TASK REQUIREMENTS: Please locate every line in the entries below that contains the word "delle", and copy each of those lines. Matching is case-sensitive.

******

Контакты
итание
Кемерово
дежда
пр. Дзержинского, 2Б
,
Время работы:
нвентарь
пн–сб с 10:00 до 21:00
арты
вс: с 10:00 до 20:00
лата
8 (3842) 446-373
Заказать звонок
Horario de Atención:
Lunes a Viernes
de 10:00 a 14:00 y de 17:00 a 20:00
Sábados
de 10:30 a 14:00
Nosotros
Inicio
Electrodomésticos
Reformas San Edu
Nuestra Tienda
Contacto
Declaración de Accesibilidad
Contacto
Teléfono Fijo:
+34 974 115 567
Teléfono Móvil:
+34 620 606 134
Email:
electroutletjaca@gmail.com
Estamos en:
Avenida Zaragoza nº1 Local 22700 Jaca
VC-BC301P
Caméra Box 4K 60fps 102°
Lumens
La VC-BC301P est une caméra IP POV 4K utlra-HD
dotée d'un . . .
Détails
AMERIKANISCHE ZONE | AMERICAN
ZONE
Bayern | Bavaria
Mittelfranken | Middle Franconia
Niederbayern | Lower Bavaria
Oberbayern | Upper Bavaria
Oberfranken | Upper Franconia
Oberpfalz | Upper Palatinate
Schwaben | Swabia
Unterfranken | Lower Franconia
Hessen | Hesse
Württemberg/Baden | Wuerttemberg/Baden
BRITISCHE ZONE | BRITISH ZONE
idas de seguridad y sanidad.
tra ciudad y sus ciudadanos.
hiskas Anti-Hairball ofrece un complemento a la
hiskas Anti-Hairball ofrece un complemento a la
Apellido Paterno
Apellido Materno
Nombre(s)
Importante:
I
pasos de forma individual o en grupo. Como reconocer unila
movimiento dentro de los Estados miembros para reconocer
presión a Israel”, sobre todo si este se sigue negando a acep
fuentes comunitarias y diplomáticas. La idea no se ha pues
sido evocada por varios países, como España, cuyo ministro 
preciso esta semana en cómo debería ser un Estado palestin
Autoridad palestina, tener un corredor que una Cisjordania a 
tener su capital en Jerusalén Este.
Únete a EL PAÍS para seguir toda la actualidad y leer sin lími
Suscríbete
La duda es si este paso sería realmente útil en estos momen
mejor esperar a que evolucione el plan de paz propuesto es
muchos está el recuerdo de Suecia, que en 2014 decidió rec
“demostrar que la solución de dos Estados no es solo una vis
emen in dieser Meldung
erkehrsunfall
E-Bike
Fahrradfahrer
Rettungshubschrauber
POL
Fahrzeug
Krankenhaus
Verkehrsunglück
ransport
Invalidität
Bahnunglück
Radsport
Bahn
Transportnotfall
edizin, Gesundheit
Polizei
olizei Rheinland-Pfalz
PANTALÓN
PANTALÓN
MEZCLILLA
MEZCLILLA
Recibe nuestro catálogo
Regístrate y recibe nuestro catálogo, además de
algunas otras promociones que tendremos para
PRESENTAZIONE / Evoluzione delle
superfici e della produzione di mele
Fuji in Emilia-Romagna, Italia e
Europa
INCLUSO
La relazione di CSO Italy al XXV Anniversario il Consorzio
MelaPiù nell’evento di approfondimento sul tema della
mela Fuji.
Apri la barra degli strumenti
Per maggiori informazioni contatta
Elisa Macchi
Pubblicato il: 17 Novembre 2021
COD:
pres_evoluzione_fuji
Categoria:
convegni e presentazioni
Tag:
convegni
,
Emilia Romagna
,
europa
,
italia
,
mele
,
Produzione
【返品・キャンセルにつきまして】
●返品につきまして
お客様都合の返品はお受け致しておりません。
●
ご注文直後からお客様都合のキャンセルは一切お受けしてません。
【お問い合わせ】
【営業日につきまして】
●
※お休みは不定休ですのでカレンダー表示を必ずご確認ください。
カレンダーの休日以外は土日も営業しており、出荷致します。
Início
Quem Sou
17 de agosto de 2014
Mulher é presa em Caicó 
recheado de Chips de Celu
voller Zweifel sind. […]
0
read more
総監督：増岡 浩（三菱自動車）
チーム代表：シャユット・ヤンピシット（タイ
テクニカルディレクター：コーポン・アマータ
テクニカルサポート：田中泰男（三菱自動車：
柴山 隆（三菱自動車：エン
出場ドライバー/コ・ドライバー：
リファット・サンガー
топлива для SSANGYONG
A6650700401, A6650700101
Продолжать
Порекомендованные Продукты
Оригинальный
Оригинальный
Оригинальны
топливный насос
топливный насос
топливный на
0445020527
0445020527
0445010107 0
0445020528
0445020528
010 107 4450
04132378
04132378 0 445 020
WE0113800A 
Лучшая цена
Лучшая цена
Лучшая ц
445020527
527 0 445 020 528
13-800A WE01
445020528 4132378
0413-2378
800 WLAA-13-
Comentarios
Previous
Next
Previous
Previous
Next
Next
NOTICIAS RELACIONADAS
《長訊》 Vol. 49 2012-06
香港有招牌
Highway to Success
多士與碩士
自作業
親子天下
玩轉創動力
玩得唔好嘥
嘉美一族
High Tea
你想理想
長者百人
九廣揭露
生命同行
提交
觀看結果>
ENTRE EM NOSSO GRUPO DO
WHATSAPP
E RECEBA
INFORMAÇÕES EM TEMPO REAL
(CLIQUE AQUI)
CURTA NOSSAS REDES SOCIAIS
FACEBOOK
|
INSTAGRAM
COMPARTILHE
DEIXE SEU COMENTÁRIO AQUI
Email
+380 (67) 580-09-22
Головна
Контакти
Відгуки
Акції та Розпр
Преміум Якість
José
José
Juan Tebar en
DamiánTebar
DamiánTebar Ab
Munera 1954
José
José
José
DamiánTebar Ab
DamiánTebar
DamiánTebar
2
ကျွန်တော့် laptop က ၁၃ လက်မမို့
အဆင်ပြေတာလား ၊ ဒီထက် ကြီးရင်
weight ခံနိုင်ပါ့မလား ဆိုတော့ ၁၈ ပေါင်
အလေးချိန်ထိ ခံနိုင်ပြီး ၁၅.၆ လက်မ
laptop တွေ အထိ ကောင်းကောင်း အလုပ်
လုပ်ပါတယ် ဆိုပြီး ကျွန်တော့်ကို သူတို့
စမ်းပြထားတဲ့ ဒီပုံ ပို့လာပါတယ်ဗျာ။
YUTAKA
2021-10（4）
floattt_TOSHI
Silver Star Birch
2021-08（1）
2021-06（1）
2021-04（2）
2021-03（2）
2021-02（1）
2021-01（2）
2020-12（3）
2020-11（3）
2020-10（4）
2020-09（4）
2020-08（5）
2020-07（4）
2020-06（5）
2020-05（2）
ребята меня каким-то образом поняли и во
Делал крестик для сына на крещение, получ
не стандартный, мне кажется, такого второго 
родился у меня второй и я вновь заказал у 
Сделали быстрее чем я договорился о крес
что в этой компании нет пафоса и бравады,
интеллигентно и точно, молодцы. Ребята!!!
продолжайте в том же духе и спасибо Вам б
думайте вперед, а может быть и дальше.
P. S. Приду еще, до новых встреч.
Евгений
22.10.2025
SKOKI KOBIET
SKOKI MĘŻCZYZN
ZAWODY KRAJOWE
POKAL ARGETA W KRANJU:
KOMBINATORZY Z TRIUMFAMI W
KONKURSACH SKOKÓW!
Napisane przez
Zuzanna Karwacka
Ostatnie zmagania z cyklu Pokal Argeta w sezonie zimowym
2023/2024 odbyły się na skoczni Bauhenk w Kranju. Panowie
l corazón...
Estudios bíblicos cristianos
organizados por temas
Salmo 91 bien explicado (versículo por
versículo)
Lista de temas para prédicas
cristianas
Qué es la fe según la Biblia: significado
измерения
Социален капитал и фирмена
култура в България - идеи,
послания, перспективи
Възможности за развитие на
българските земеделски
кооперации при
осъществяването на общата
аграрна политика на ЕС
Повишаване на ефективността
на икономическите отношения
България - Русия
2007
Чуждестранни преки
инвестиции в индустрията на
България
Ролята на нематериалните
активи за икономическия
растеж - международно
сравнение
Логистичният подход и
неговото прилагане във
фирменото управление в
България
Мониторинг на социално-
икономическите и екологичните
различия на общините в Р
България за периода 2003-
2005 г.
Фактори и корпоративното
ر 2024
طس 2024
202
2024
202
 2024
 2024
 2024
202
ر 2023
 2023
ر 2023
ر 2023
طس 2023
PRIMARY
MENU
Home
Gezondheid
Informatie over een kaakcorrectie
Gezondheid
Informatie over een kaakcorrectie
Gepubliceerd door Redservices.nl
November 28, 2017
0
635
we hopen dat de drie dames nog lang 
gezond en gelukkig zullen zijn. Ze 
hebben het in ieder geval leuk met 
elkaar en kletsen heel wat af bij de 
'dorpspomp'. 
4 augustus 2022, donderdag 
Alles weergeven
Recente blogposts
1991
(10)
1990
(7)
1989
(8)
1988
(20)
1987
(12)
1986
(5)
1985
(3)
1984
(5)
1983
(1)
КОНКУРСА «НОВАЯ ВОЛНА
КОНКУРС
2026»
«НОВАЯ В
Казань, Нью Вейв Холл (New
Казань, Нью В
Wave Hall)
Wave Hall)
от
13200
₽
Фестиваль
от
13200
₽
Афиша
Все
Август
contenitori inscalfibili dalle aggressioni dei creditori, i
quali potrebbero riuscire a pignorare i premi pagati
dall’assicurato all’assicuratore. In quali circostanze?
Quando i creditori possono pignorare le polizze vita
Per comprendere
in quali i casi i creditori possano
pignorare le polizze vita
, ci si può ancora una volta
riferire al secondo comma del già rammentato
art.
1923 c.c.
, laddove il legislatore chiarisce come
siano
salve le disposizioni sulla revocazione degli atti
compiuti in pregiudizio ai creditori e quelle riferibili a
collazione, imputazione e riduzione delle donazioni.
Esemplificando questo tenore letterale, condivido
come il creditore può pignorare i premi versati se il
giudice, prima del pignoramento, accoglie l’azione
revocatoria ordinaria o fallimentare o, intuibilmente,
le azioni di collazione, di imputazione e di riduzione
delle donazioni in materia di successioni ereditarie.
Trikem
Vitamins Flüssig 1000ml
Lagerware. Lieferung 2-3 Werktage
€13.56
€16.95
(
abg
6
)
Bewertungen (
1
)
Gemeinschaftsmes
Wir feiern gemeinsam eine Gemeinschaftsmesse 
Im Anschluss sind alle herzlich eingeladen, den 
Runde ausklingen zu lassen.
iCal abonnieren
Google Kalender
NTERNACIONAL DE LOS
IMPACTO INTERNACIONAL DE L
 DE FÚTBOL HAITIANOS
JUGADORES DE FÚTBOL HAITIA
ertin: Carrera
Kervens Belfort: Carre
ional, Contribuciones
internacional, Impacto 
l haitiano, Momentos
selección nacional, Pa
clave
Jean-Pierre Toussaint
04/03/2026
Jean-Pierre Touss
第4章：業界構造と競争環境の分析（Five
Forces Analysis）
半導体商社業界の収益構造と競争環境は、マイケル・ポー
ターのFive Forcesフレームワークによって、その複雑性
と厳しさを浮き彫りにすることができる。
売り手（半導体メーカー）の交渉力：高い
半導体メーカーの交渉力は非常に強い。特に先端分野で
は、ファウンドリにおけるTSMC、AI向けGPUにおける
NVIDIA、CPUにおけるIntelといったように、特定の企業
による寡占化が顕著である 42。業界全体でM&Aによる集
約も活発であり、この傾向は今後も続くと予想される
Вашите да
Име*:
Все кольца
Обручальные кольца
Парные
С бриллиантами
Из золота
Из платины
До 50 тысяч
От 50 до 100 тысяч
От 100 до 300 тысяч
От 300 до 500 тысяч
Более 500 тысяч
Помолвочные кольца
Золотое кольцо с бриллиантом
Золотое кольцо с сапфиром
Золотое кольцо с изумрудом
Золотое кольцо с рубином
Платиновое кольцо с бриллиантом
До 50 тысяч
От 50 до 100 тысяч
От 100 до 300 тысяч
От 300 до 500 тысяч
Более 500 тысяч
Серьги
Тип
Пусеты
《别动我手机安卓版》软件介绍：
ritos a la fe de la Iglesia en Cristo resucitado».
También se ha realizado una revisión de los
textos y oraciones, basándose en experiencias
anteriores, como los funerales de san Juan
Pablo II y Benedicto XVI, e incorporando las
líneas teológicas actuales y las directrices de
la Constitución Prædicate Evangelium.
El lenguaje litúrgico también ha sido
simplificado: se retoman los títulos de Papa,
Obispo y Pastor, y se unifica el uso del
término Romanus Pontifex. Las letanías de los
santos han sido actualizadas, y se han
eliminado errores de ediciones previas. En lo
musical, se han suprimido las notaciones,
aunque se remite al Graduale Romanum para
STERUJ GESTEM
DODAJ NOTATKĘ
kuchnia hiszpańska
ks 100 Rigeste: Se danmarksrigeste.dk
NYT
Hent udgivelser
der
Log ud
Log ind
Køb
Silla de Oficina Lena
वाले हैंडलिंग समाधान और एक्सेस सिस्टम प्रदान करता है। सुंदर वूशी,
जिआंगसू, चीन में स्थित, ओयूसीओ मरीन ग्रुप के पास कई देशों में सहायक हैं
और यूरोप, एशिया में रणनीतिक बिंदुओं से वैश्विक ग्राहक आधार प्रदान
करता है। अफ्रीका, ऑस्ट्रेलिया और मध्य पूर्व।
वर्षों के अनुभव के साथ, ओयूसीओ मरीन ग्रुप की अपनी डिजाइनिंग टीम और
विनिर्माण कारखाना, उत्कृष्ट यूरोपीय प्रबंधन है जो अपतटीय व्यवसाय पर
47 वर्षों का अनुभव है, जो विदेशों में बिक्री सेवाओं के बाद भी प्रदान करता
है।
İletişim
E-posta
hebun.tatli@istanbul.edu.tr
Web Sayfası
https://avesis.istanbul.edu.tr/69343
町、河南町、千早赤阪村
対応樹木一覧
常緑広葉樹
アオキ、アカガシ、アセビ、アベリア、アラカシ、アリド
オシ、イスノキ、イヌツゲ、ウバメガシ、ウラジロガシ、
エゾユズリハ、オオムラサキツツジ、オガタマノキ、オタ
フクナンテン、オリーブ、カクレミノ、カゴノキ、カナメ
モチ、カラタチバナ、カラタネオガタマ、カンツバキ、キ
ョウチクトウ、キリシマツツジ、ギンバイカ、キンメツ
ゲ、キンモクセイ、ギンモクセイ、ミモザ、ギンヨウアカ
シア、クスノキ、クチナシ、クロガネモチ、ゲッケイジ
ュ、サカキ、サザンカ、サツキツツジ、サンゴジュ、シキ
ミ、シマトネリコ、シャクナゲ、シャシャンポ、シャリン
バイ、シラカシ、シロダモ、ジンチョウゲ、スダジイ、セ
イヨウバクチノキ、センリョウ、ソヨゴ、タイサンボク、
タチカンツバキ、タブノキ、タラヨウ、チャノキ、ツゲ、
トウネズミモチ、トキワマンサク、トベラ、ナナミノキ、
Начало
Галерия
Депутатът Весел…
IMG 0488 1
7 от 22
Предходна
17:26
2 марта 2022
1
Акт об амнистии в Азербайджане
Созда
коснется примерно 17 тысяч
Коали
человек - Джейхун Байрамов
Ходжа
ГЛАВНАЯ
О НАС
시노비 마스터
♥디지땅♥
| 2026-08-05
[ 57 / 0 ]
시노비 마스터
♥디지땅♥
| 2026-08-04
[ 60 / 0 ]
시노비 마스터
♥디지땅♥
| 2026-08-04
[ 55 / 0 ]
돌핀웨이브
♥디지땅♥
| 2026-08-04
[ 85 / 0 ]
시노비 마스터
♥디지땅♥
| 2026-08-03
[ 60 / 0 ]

******

SOLVED PROBLEM:
PRESENTAZIONE / Evoluzione delle
collazione, imputazione e riduzione delle donazioni.
delle donazioni in materia di successioni ereditarie.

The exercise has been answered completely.